• _DATA SECTION_:

______________________________

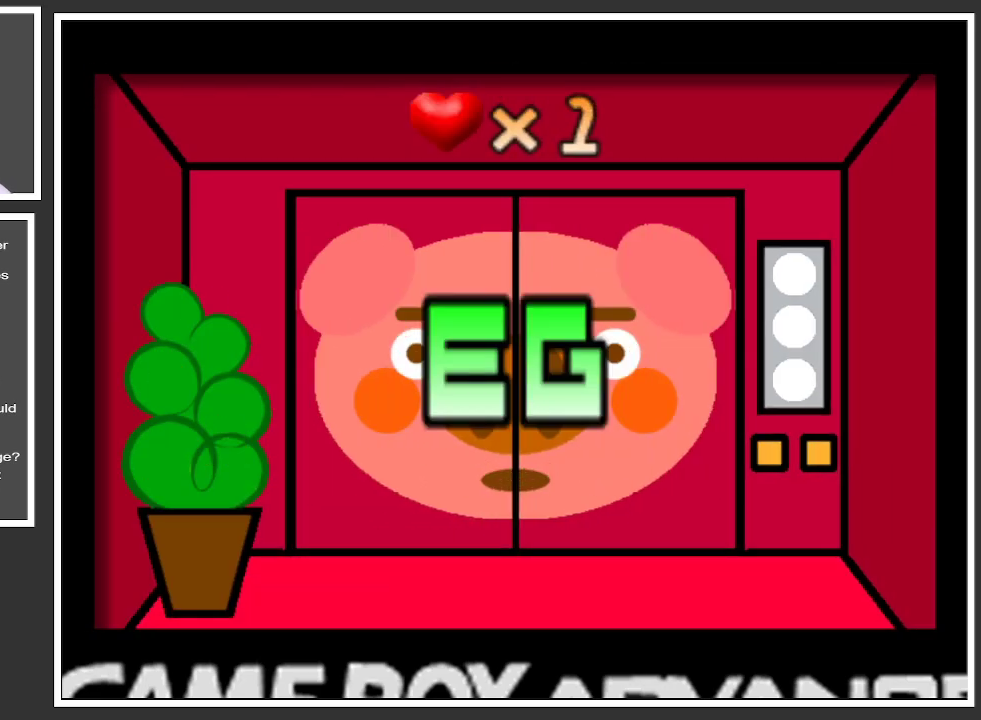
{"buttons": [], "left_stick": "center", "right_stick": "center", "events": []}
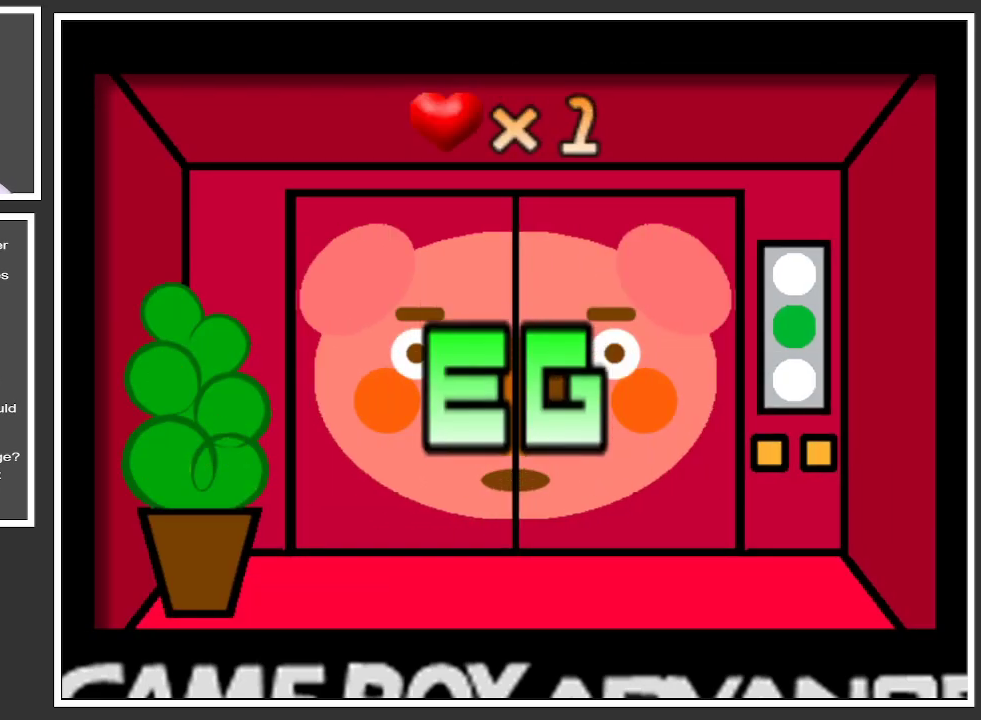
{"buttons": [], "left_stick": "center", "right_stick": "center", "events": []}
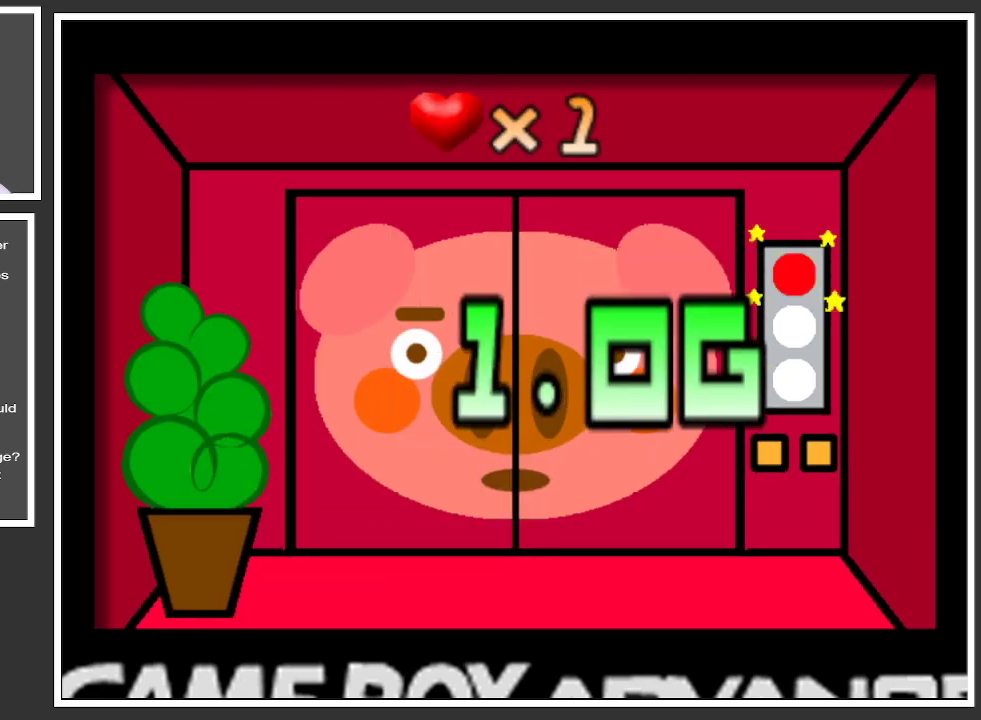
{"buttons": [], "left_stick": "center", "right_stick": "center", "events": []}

______________________________

• _WHAT TO DO_: Copy out all of the material exactly as written, without its pictures.

• _TASK SOLUTION_:
{"buttons": [], "left_stick": "center", "right_stick": "center", "events": []}
{"buttons": [], "left_stick": "center", "right_stick": "center", "events": []}
{"buttons": [], "left_stick": "center", "right_stick": "center", "events": []}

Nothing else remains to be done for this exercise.